We are in great shape because we know how to make plasmid DNA. We have great adjuvants, which has allowed us to improve this technology platform. Having been in this business of biological development for a long time, anytime you take a new technology platform and you marry a device, you're increasing the complexity of approval by a lot. So we -- even our application for electroporation has been in the field of cancer where the hurdles of getting a new device approved are much easier.

Trying to go with a preventive vaccine where you are dealing with elderly and infant immunization and you marry a new technology (indiscernible), that is a big hurdle. We can basically hopefully demonstrate very soon after this H5 trial that we are doing that we can do basically what that device claims to be achieving without having its complexity. So we are excited.

So why do you think Pfizer chose that approach, especially if they already have some (indiscernible) with your approach?

I can't comment on what Pfizer sees in the crystal ball.

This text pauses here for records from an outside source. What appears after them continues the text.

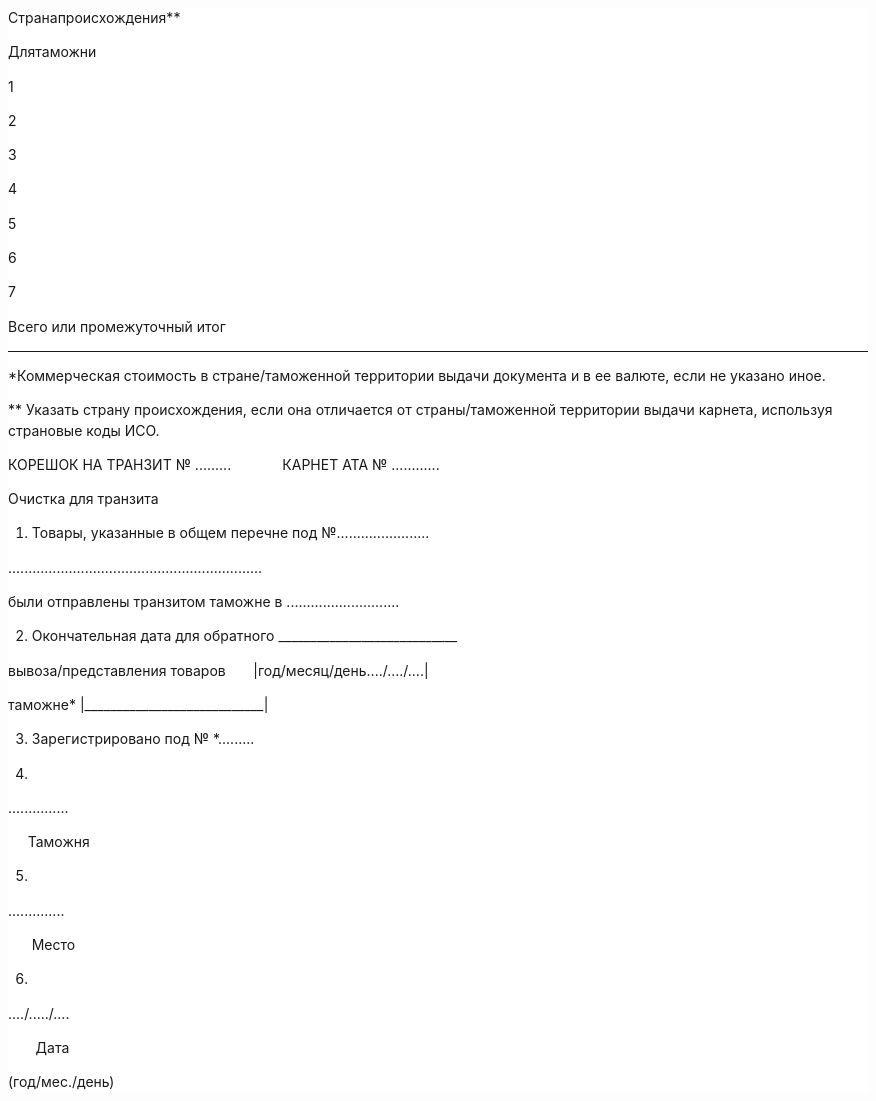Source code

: Стра­напро­ис­хож­дения**

Длята­мож­ни

1

2

3

4

5

6

7

Все­го или про­ме­жу­точ­ный итог

___________________________

*Коммерческая стоимость в стране/таможенной территории выдачи документа и в ее валюте, если не указано иное.

** Указать страну происхождения, если она отличается от страны/таможенной территории выдачи карнета, используя страновые коды ИСО.

КОРЕШОК НА ТРАНЗИТ № .........             КАРНЕТ АТА № ............

Очист­ка для тран­зи­та

1. То­ва­ры, ука­зан­ные в об­щем пе­речне под №.......................

...............................................................

бы­ли от­прав­ле­ны тран­зи­том та­можне в ............................

2. Окон­ча­тель­ная да­та для об­рат­но­го ____________________________

вы­во­за/пред­став­ле­ния то­ва­ров       |год/ме­сяц/день..../..../....|

та­можне* |____________________________|

3. За­ре­ги­стри­ро­ва­но под № *.........

4.

...............

     Та­мож­ня

5.

..............

      Ме­сто

6.

..../...../....

       Да­та

(год/мес./день)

You just saw Merck acquire recent company, RNA interferon, where there are a whole bunch of major players with a broad set of intellectual properties in the other fields. So how pharmaceutical management thinks and how their research heads think and how they go after intellectual property or assets is a conundrum that we have seen over the years.

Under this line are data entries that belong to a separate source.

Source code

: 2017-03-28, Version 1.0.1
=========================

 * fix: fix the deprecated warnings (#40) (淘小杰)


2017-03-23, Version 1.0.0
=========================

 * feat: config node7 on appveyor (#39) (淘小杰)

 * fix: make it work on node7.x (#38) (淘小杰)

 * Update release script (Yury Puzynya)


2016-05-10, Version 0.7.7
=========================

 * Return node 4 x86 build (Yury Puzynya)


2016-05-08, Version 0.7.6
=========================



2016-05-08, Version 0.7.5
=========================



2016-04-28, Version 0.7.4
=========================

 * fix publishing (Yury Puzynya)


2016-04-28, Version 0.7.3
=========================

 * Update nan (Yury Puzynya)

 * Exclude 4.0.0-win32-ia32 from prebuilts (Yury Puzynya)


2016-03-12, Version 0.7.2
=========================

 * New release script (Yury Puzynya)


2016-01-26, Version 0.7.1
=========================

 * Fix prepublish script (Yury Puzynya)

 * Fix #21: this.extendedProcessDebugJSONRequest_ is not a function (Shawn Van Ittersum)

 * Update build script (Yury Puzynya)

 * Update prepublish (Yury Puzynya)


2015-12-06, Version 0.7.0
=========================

(OPERATOR INSTRUCTIONS). Eric Schmidt, Cowen & Co.

Thanks for taking the follow-up. Vijay, just one more question on the pandemic flu program. Historically you said this program moving forward would be reliant on government funding and can appreciate that you now have a new slug of money from an equity investor. But going forward, how much will be driven by government funding versus your own cash resources?

We haven't given formal projections, but let me first of all tell you that all the money leading up to the IND, meaning filing of the IND, are funded by the government right now. So all that we will be expecting to spend money in the first two trials in a few hundred patients, which should come out of a trial. So I don't expect it to be a lot amount of money. But as I have told you in my call that we are still actively seeking funding from the U.S. government and I don't think we have given up on it. It just takes time to get that funding. So the purpose of raising money from Temasek is that there was a delay in getting money because of their funding calendar. We didn't want to hold up starting this trial.

There appear to be no further questions. I would like to turn the conference back to Mr. Samant for any closing comments.

Thank you for joining us and we look forward to seeing you folks in the near future. If there are no other questions at this time, I will end the conference call.

This does conclude today's conference. We do thank you for your participation. You may disconnect at this time.